I should have kissed her. Why didn't I kiss her?

All I can think about are her lips. She leaned in, I felt it.

After running away like a coward, I didn't sleep the whole night. My wolf wants her, I want her, in a way that I shouldn't. I don't get to have this, I don't get to have her.

I'm the King, an authority figure to her. I can't just kiss people. She is young and subjectable to allow my actions not because she wants them but because of my power and position.

She just suffered a huge loss. I can't take advantage. She's dealing with trauma. Her emotional state isn't steady enough to have these kinds of emotions thrown at her on top of everything else.

I was right not to kiss her, I tell myself over and over again.
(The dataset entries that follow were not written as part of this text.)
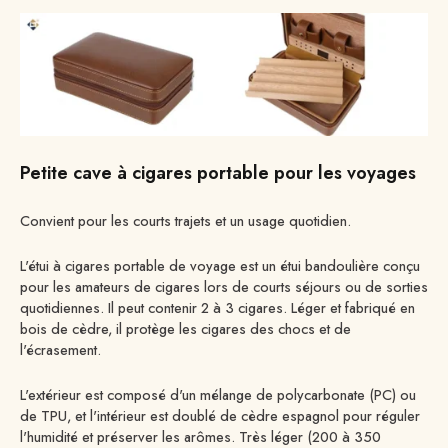
Petite cave à cigares portable pour les voyages
Convient pour les courts trajets et un usage quotidien.
L'étui à cigares portable de voyage est un étui bandoulière conçu
pour les amateurs de cigares lors de courts séjours ou de sorties
quotidiennes. Il peut contenir 2 à 3 cigares. Léger et fabriqué en
bois de cèdre, il protège les cigares des chocs et de
l'écrasement.
L'extérieur est composé d'un mélange de polycarbonate (PC) ou
de TPU, et l'intérieur est doublé de cèdre espagnol pour réguler
l'humidité et préserver les arômes. Très léger (200 à 350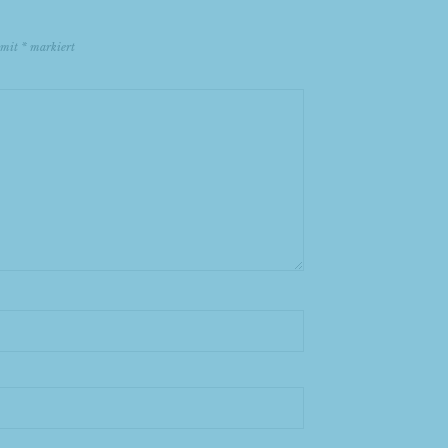
d mit
*
markiert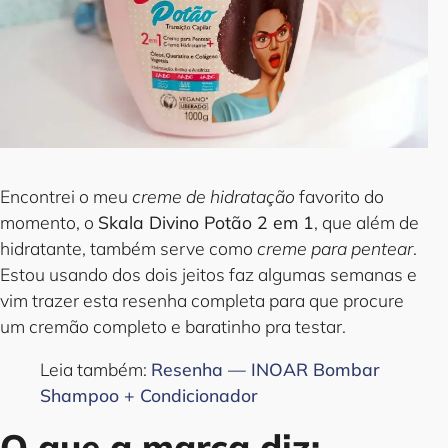
Encontrei o meu
creme de hidratação
favorito do
momento, o
Skala Divino Potão 2 em 1
, que além de
hidratante, também serve como
creme para pentear
.
Estou usando dos dois jeitos faz algumas semanas e
vim trazer esta resenha completa para que procure
um cremão completo e baratinho pra testar.
Leia também:
Resenha — INOAR Bombar
Shampoo + Condicionador
O que a marca diz:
When I ran by, she wasn't in the window. I knew she wouldn't be, not after I left her there. Part of me hoped that she didn't actually lean in but that is my desire for her, I had imagined it, that way there would be no embarrassment on her part.

I'll have to talk to her, somehow, to make her understand that all of this is my fault.

Walking into the kitchen to make breakfast I feel unusually low. Even on a bad day, when everything feels too heavy, I can relax here. Today, this room is filled with the reminder of an almost kiss and the memory of her laugh. The smell of apples and sugar still hangs in the air.

The tart tatin is wrapped up on the counter. Sitting there taunting me, a stupid, delicious reminder of my mistake. I move around it, like it will burn me if I touch it. The unmistakable carbonized smell of smoke draws my attention to the stove where breakfast is burning.

I angrily hurl the pan in the sink and start again, placing strips of bacon in a new pan.

My eyes wander to the counter where we sat last night, where she took my hand in her small, soft one, and told me that I'm not the villain. Maggie has been saying that for years, trying to convince me that a mistake, albeit a catastrophic one, doesn't make me a bad person. She can't possibly understand, neither of them can. The weight of what I've done, and the guilt eats at me, slowly tearing me apart, making me unsuitable for anyone, unable to give a heart that is only half beating.

When the smoky smell of overcooked bacon hits my nose I jerk the pan off of the stove and throw it with as much force as I can muster out the patio door. It lands in the grass as I slam the door closed.

Giving up on breakfast I storm into my office, slamming the door behind me like a petulant child. My fingers tap roughly against my keyboard as I type unnecessarily scathing replies to emails.

A rumbling knock on my door sets my heart beating wildly. I'm not sure why, I know it's not her.

"Come in," I call, and Luke steps inside.

"Morning," he nods, "Vic is here."

I pull myself to stand, I wasn't expecting him today.

"Not for you, he's with Josephine."

"I...oh," I sit, awkwardly clearing my throat, "what does he want?"

"He's showing her pictures of different witches and warlocks that might have been involved, hoping she can recognize some of them."

I hum quietly, trying to appear aloof and uninterested. I want to go down there and make sure she's alright. I'm sure she doesn't want to see me.

"Um... this morning, on the security footage, I saw you... are you alright?" He is hesitant to ask. One of my favorite things about Luke is that he always minds his own business, he doesn't push or overstep.